The exuberant Werner has aimed high with the first Hemess watch collection, forging mechanical timepieces priced at EUR 2000-8000 from parts of vintage cars, planes and ships.
Hemess may be new, but the brand has respect for the historic world of horology that it hopes to enter. “Like nearly no other place on Earth, Glashütte stands for the fine art of watchmaking with over 160 years of tradition. We seek to breathe hitherto unknown vitality into the soul of Glashütte – with the bold thinking of innovative watchmakers and entrepreneurs,” the company states.
The key message presented at Baselworld was the way Hemess creates new watches from ancient machinary. “We melt down engine parts of well-established sports cars and give them new life in our watches. Or we use the rotor blades of planes that have traversed the Atlantic in stormy weather a dozen times – long before we were born. This is inspiring. This has vitality and characterises our approach – this is our vision of Glashütte,” Werner told WatchPro.

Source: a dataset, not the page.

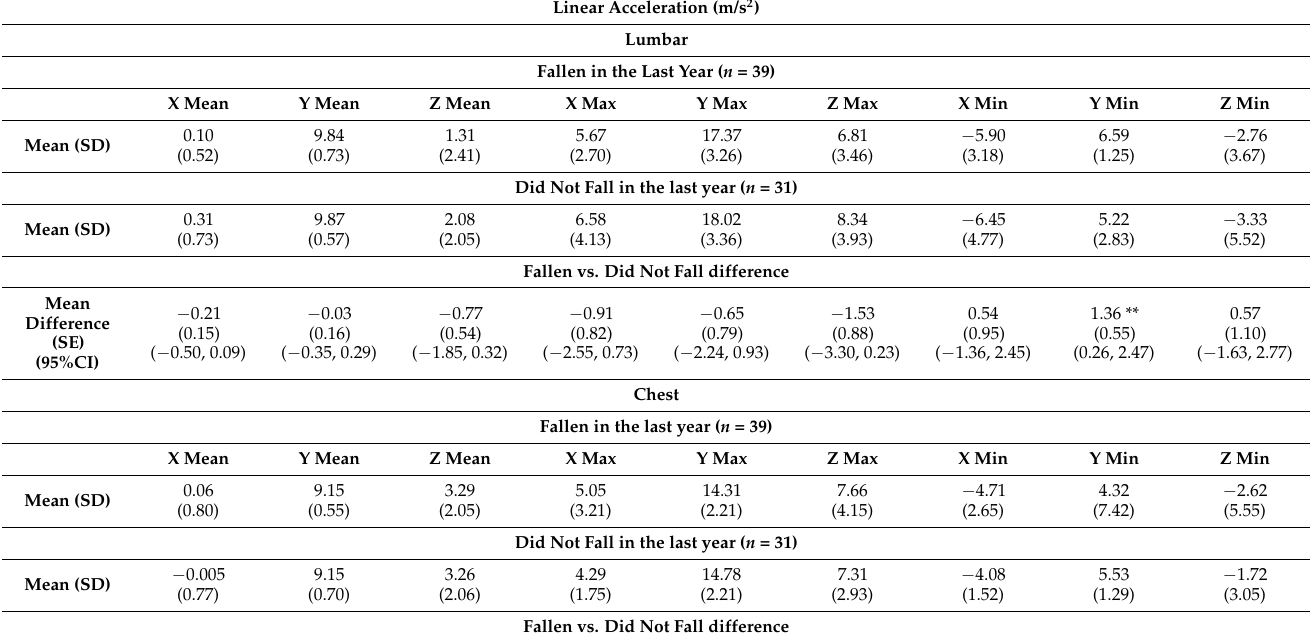
Table 7. Kinematic outcomes differences in the three dimensions between patients who had fallen in the last year and those who did not fall in the last year in the 6MWT. Linear Acceleration (m/s 2 ) Lumbar Fallen in the Last Year ( n =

The Hemess Alpha Kapitän, for example, is a manual wind mechanical timepiece that houses a three-quarter plate cast from a melted-down ship’s propeller, and a teakwood dial from the deck of a ship.
The Alpha Co-Pilot uses the same movement, but its plate is forged from a melted-down airplane propeller.
Being only a year old has not stopped Hemess aiming for rapid expansion. It made its first public appearance at the Munich Time show in November last year, before heading to Baselworld.
The UK, and the London Watch Show in July, could be next, Werner suggests. “We are starting to look at appointing retailers around the world,” he told WatchPro. “The perfect retailer is a specialist in watches that carries other mid- to high-end brands,” he concluded.